Sam Hart

2007-12-14 19:45:33

We've been talking today in #FGIJ about my post a couple days ago on web-spam. We've basically been trying to come up with some good ideas for fighting it. Tabke has also commented about it on his site.

After all of our conversations, you know what I've come away with? I've realized the following two things:

See, just about any good solution (and by "good solution" I mean something that tests for intelligence while at the same time isn't too obtrusive to the average user on your site) is vulnerable to automated attack. If you use traditional image CAPTCHAs (like what I'm currently using on my site) you are vulnerable to OCR-style attacks. If you use mathematical CAPTCHAs (which the Drupal plugin I use also offers) or other types of logic CAPTCHAs, spambots can still easily figure them out with a bit of clever engineering on the spambot author's part. Everything is vulnerable from animated image CAPTCHAs to ASCII CAPTCHas to hidden CSS honeypots to clever javascripting to hashcash and everything in between.

As soon as you accept the simple fact that everything is vulnerable a feeling of helplessness can set in.

However, never fear, there is still a solution.... and that solution is a good one.

Ladies and germs, I present to you, the RAPTCHA!

RAPTCHA stands for "Random Automated Public Turing test to tell Computers and Humans Apart", or "Random cAPTCHA", whatever.. it doesn't really matter. I only chose it because it looks like CAPTCHA and (in a snarky way) sounds like rapture, and it starts with an R which is important.

The idea behind RAPTCHA is amazingly simple. Really, it doesn't take a rocket scientist to come up with this. In fact, I'm kind of embarrassed to be so proud that I thought of this on my own.

A RAPTCHA system is one which combines numerous different types of "good"[1] CAPTCHA-related schemes into one, and then randomly picks which one to use for each invocation of the system.

For example, when user "Bob" goes to leave a comment on a RAPTCHA powered site, he may encounter an image CAPTCHA like the following:

Classic image CAPTCHA

Meanwhile another user, "Mary", goes to leave a comment on the same RAPTCHA powered site. Instead of an image CAPTCHA, she encounters a logic one:


Later on, Bob decides he wants to leave another comment on this RAPTCHA powered site, and he encounters an ASCII-based CAPTCHA:


So on, and so forth (obviously repeated for your favorite CAPTCHA du jour).

The key here is that the type of CAPTCHA used will likely be different every time a comment reply form is loaded. Furthermore, a good RAPTCHA will not give away what type it's using (e.g., no hidden HTML comments detailing which CAPTCHA-type is being used). This is important because it means that any spambot attempting to leave a comment will have to be able to figure out which CAPTCHA scheme is being used before it can attempt to thwart it. This certainly doesn't make it impossible to beat a RAPTCHA site, but will undoubtedly make it that much more difficult.

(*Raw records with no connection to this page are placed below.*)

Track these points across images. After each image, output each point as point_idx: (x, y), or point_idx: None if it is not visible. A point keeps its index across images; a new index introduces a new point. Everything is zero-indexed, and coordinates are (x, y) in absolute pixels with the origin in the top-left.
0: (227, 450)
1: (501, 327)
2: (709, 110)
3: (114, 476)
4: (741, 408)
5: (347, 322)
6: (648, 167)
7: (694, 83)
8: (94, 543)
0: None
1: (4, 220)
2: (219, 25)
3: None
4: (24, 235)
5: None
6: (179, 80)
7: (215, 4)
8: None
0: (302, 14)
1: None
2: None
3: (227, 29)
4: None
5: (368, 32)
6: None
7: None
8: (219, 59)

Combine this with other anti-spam technologies (like blacklists, honeypots, etc.) and you should be able to come up with, at the very least, an incrementally better anti-spam solution to form spam on websites.

Anyway, I know I don't have any sample code doing this. Right now RAPTCHA is just an idea, and nothing more. I'll try to come up with at least a Drupal plugin one of these days for it... unless someone else beats me to it :-)

[1]: For relative values of good. Really, it would be entirely up to the RAPTCHA programmer to decide which CAPTCHA-related schemes to use. While there are some schemes I personally prefer over others, I realize this is purely subjective.